> _Task to complete_
Update the part that opens with the line containing "order: Ranunculales" and runs through the last of the lines, replacing "common name" with "vernacular name" and leaving everything else unchanged.

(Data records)
^^^^

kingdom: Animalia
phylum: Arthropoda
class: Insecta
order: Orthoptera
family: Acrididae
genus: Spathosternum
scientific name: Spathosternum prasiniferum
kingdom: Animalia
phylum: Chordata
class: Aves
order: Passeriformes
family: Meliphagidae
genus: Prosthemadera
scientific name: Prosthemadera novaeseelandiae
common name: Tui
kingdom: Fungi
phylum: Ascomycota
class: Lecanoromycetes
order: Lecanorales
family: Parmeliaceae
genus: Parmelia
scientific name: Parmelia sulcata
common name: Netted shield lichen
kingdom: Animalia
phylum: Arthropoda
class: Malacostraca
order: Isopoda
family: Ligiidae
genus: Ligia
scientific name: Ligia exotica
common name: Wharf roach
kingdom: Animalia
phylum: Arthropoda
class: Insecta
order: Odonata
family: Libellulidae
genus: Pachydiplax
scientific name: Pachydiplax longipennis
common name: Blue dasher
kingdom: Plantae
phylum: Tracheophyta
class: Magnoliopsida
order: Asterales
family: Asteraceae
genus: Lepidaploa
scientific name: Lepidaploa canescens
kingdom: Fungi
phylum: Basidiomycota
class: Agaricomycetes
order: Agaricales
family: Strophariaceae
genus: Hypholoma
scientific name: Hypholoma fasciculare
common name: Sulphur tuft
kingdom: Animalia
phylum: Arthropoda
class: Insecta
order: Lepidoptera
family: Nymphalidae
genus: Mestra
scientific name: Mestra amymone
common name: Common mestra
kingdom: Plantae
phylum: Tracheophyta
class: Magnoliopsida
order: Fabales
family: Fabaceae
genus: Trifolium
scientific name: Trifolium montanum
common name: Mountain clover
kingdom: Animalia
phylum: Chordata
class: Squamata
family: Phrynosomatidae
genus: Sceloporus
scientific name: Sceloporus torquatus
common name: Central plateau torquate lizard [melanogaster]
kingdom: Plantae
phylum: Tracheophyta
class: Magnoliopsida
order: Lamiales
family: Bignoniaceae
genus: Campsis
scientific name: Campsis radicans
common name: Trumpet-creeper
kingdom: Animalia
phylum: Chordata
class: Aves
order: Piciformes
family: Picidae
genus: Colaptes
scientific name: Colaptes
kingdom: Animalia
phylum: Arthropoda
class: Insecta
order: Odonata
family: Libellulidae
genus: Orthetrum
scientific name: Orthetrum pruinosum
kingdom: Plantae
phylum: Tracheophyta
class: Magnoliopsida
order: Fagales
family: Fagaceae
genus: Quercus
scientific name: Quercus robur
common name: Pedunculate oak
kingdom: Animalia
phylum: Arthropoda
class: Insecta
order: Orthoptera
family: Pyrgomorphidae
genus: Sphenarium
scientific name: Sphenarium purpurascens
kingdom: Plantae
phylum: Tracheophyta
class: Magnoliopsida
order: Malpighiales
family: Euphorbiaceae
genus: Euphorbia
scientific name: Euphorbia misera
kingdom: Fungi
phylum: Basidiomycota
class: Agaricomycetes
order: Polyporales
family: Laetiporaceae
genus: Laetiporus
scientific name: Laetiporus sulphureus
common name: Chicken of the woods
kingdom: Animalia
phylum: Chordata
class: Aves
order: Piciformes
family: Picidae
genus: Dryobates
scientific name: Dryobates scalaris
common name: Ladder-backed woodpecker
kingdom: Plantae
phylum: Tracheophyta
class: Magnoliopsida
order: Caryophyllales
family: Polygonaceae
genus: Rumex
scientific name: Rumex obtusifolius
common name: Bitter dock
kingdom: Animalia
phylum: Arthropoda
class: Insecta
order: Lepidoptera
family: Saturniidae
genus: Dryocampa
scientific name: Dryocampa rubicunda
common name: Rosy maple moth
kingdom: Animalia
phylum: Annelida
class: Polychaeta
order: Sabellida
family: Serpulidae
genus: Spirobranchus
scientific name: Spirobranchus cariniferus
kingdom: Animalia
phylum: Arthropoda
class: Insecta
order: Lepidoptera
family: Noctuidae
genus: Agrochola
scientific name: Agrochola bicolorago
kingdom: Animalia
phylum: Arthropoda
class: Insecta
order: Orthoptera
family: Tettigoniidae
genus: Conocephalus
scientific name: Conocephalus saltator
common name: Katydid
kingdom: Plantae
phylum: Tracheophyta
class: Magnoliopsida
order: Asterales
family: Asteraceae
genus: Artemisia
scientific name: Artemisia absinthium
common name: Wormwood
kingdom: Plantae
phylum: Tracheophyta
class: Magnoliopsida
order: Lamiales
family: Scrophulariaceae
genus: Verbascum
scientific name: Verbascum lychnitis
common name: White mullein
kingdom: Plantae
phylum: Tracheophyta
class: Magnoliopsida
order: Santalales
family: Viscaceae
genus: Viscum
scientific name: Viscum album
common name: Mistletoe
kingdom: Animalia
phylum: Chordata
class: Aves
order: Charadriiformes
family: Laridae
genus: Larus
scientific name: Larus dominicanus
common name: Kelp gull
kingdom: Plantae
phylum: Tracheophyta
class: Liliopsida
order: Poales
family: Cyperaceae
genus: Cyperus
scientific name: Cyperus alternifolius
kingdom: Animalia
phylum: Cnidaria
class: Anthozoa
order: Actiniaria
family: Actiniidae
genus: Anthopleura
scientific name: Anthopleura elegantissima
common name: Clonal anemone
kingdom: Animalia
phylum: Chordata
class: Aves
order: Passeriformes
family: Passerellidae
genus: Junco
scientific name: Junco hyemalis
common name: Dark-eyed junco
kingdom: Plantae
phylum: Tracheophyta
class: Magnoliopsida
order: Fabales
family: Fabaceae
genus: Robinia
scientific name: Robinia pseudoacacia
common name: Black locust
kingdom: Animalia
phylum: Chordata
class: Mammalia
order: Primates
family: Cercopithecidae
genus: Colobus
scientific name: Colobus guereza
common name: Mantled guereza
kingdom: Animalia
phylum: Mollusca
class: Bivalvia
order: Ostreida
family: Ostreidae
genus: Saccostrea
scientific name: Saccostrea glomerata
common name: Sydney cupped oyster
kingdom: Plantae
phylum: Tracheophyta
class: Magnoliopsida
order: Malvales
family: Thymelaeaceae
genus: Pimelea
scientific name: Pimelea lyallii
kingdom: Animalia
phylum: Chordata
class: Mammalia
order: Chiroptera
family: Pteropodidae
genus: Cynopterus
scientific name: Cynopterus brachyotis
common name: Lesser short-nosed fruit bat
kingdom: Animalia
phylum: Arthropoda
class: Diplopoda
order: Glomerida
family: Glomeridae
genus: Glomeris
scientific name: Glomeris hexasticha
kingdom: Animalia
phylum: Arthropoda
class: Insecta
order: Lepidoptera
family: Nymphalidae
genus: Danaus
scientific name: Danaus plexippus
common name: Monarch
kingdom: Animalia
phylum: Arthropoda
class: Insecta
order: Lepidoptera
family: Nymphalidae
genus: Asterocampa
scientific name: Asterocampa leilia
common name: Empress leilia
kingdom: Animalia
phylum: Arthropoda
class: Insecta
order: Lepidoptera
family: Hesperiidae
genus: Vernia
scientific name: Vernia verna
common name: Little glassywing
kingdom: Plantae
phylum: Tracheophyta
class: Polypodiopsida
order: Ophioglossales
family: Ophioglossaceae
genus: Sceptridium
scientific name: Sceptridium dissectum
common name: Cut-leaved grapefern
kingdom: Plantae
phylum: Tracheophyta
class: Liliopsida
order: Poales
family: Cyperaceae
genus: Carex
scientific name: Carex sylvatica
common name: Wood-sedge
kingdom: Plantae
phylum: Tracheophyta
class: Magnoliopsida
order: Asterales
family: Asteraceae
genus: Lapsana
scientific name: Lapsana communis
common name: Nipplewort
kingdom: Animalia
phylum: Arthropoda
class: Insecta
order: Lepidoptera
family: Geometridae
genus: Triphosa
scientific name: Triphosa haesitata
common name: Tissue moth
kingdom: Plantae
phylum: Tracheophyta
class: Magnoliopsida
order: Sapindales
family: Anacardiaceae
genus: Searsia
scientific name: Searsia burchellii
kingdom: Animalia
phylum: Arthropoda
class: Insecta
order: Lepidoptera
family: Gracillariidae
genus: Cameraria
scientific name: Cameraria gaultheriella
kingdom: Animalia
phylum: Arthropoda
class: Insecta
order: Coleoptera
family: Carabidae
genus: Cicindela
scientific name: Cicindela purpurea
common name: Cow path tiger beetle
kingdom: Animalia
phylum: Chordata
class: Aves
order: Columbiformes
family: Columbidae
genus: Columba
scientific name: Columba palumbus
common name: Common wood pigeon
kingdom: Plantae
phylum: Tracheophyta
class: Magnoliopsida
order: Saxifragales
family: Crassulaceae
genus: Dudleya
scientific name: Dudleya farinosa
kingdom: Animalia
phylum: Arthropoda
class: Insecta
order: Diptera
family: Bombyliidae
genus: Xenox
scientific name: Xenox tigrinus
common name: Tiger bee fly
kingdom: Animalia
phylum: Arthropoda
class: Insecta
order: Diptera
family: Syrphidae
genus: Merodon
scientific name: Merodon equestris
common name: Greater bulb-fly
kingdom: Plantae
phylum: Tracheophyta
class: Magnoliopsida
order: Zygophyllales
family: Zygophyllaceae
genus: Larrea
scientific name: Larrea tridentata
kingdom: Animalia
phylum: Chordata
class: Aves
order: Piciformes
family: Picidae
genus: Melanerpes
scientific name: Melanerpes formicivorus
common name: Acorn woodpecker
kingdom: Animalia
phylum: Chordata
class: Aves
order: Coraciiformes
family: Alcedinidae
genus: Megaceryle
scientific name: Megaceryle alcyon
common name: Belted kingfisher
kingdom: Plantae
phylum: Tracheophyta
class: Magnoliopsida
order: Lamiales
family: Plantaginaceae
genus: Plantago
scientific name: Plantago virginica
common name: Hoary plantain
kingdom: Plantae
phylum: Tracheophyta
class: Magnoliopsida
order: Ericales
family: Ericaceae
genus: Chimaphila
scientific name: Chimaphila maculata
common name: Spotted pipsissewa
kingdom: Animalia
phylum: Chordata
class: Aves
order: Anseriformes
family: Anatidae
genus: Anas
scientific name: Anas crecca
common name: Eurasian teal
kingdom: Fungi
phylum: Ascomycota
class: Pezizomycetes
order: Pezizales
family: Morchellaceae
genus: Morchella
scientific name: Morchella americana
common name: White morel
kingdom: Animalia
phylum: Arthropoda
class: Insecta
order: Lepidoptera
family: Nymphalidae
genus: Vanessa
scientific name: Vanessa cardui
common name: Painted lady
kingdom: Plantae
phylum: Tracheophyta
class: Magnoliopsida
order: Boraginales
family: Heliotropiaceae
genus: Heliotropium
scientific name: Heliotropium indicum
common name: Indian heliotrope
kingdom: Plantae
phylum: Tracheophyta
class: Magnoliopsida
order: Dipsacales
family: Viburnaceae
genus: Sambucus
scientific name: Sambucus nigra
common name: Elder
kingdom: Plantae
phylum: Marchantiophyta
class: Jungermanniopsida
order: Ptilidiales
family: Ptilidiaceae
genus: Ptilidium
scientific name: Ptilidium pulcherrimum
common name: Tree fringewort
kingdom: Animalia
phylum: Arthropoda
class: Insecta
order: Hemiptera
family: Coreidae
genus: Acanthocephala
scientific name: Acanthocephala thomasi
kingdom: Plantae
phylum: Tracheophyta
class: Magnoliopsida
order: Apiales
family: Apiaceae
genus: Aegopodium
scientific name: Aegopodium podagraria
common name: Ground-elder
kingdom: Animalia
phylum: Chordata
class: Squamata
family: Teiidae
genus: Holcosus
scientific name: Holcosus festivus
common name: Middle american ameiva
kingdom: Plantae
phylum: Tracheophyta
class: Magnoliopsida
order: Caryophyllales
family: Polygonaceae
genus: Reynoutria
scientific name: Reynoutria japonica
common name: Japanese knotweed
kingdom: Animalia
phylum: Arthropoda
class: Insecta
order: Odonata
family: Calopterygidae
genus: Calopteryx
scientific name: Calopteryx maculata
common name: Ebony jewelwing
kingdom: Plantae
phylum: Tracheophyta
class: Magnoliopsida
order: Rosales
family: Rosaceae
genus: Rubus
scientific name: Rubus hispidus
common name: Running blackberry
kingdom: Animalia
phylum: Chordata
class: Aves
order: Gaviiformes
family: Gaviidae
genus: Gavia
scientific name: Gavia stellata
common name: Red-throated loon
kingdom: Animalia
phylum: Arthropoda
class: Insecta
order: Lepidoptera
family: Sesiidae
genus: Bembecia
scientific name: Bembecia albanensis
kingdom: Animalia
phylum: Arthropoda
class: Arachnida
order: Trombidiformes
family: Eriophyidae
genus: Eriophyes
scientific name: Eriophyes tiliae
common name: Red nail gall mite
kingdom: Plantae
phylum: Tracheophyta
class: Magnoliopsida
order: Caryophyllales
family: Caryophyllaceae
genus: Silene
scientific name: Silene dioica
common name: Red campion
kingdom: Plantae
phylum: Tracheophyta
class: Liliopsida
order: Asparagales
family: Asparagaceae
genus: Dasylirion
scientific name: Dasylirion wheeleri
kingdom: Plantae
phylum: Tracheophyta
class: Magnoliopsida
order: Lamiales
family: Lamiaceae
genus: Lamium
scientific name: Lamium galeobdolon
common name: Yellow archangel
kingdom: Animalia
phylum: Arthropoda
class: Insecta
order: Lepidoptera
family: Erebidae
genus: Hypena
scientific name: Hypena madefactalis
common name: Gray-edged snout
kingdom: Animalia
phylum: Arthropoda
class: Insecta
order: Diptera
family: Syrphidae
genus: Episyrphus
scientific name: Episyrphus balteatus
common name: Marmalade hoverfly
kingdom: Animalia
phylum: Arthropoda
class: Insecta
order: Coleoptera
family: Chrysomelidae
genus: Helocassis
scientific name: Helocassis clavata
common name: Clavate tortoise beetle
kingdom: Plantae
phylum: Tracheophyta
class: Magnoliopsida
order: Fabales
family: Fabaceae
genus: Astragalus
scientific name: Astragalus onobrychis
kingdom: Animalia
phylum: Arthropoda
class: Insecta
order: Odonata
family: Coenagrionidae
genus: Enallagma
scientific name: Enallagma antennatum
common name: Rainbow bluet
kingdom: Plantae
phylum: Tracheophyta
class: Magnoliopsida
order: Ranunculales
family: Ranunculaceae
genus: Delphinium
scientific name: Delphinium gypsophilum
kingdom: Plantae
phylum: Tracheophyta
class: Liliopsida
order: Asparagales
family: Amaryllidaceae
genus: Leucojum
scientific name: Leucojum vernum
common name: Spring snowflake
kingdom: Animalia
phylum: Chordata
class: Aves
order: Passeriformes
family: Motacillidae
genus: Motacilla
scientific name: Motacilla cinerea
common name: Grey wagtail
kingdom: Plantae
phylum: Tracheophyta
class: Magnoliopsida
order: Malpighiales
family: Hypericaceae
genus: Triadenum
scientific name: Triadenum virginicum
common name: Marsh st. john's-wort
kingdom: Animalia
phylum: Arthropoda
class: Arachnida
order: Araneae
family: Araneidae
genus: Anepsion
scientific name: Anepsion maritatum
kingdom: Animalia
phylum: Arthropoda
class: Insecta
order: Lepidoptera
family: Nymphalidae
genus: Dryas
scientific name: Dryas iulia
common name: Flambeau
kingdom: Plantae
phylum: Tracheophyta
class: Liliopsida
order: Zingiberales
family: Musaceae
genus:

^^^^

> _Written solution_
order: Ranunculales
family: Ranunculaceae
genus: Delphinium
scientific name: Delphinium gypsophilum
kingdom: Plantae
phylum: Tracheophyta
class: Liliopsida
order: Asparagales
family: Amaryllidaceae
genus: Leucojum
scientific name: Leucojum vernum
vernacular name: Spring snowflake
kingdom: Animalia
phylum: Chordata
class: Aves
order: Passeriformes
family: Motacillidae
genus: Motacilla
scientific name: Motacilla cinerea
vernacular name: Grey wagtail
kingdom: Plantae
phylum: Tracheophyta
class: Magnoliopsida
order: Malpighiales
family: Hypericaceae
genus: Triadenum
scientific name: Triadenum virginicum
vernacular name: Marsh st. john's-wort
kingdom: Animalia
phylum: Arthropoda
class: Arachnida
order: Araneae
family: Araneidae
genus: Anepsion
scientific name: Anepsion maritatum
kingdom: Animalia
phylum: Arthropoda
class: Insecta
order: Lepidoptera
family: Nymphalidae
genus: Dryas
scientific name: Dryas iulia
vernacular name: Flambeau
kingdom: Plantae
phylum: Tracheophyta
class: Liliopsida
order: Zingiberales
family: Musaceae
genus:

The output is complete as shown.